EGU General Assembly 2022
© Author(s) 2022. This work is distributed under
the Creative Commons Attribution 4.0 License.

The GREASE project to unravel how soil and canopy management can mitigate climate change effects on Greco grapevine

Chiara Cirillo1, Antonello Bonfante2, Carmen Arena3, Maurizio Buonanno2, Francesca Petracca1, Chiara Amitrano1, Nicola Damiano1, Arturo Erbaggio4, Luigi Pagano5, Rosanna Caputo1, and Veronica De Micco1
Chiara Cirillo et al.
  • 1University of Naples Federico II, Agricultural Sciences, Portici (NA), Italy (
  • 2National Research Council of Italy, Institute for Mediterranean Agricultural and Forest Systems, Dept. Scienze Bio Agroalimentari DiSBA, Portici (Naples), Italy
  • 3University of Naples Federico II, Dept. Biology, Naples, Italy
  • 4Freelance
  • 5Feudi di San Gregorio Società Agricola S.p.A., Sorbo Serpico (Avellino), Italy

The pedo-climatic conditions can determine the grape varieties that can be cultivated as well as have deep influence on wine quality. Climate change has already caused significant warming and drought in most grape-growing areas of the world, particularly in the Mediterranean area where viticulture is suffering yield and grape quality reductions due to the increased frequency and duration of drought periods. Ongoing climate change is aggravating some critical issues in the production of the autochthonous grape variety 'Greco' (Vitis vinifera L. subsp. vinifera), widely cultivated in the Campania Region (southern Italy) and used alone or blend in many quality label wines. Nowadays, there is a high risk for the economic sustainability of Greco cultivation due to the following main issues: reduced vine productivity, low selling price of grapes, and territory fragmentation. Such criticisms induce the abandonment of small/medium-sized farms due to either crop conversion or consolidation into larger farms.

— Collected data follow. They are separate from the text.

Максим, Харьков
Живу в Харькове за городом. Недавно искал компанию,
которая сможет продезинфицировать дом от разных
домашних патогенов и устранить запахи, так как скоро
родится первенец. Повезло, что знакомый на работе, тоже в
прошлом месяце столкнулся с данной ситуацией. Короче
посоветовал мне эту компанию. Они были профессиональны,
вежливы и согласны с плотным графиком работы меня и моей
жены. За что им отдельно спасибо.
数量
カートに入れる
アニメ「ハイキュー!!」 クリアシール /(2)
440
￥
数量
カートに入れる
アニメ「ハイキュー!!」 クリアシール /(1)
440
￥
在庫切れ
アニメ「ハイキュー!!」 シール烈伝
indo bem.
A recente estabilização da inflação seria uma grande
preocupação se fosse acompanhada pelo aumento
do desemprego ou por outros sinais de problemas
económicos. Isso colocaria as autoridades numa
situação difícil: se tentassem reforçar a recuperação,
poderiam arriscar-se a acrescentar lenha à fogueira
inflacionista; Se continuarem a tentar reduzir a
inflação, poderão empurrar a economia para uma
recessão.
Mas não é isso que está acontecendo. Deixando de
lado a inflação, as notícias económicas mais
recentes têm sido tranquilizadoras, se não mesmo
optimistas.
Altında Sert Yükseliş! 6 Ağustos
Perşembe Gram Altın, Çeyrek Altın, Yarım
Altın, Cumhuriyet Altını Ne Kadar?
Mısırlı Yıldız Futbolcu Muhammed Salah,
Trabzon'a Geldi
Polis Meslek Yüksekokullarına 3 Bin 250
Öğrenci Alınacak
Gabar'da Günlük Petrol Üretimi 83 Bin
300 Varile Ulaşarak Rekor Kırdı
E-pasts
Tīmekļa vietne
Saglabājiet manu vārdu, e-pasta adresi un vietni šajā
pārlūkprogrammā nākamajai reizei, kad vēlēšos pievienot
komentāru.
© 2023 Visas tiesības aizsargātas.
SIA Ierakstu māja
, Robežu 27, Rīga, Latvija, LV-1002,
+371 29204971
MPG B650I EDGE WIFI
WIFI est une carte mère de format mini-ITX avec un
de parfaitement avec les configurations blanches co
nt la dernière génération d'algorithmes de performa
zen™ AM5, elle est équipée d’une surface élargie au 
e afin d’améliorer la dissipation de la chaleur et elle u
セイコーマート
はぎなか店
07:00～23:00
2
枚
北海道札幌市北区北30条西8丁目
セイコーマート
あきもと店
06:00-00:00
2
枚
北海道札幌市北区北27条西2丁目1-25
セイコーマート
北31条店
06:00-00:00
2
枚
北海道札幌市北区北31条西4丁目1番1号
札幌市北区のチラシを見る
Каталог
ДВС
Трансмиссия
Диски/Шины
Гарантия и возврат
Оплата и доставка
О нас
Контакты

Although pedo-climatic conditions can affect vineyard productivity and grape quality primarily, the application of adequate cultivation techniques, such as soil and canopy management, can help alleviating the increasing constrains to vineyard sustainability. In the framework of the Rural Development Programme 2014-2020, Campania Region funded the GREASE project to contribute to the main topic of improving grapevine productivity, resource use efficiency, and resilience for the sustainable management of vineyards.

The general objective of Grease project is to improve the potential production of Greco concerns the management of major cultivation practices in viticulture by the realization of a cultivar-specific model for vine canopy and soil management. Optimization of such cultivation factors is important in order to achieve a good vegetative and reproductive balance that enhances grape and wine quality, improves farm profitability and finally provides environmental sustainability. The project is carried out in a Greco experimental vineyard of Feudi di San Gregorio winery in southern Italy (Avellino, Campania region). One of the main activities is to analyse the effect of soil management and vine training systems on the continuum soil-plant-atmosphere system. The growth and the eco-physiological traits of vines were monitored in the main phenological phases by measuring morphological parameters, fertility, leaf gas-exchanges, chlorophyll a fluorescence emission, leaf water potentials, and leaf anatomical characteristics. The meteorological data and soil water content were collected through weather stations and time-domain reflectometry (TDR) technique. Proximal sensing techniques were applied to monitor the whole vineyard performances. The production of each experimental plot was evaluated in terms of chemical characterization of musts and wines in order to assess the treatments-induced changes in oenological traits.

The preliminary results of two-years experimental trials are presented to highlighting how the canopy and soil management can influence the vine eco-physiological behavior and productive performance.

An increased understanding of how cultivation factors influence the efficient use of available resources in the Greco vineyard will allow know-how transfer to other grapevine productive systems.

How to cite: Cirillo, C., Bonfante, A., Arena, C., Buonanno, M., Petracca, F., Amitrano, C., Damiano, N., Erbaggio, A., Pagano, L., Caputo, R., and De Micco, V.: The GREASE project to unravel how soil and canopy management can mitigate climate change effects on Greco grapevine, EGU General Assembly 2022, Vienna, Austria, 23–27 May 2022, EGU22-4145,, 2022.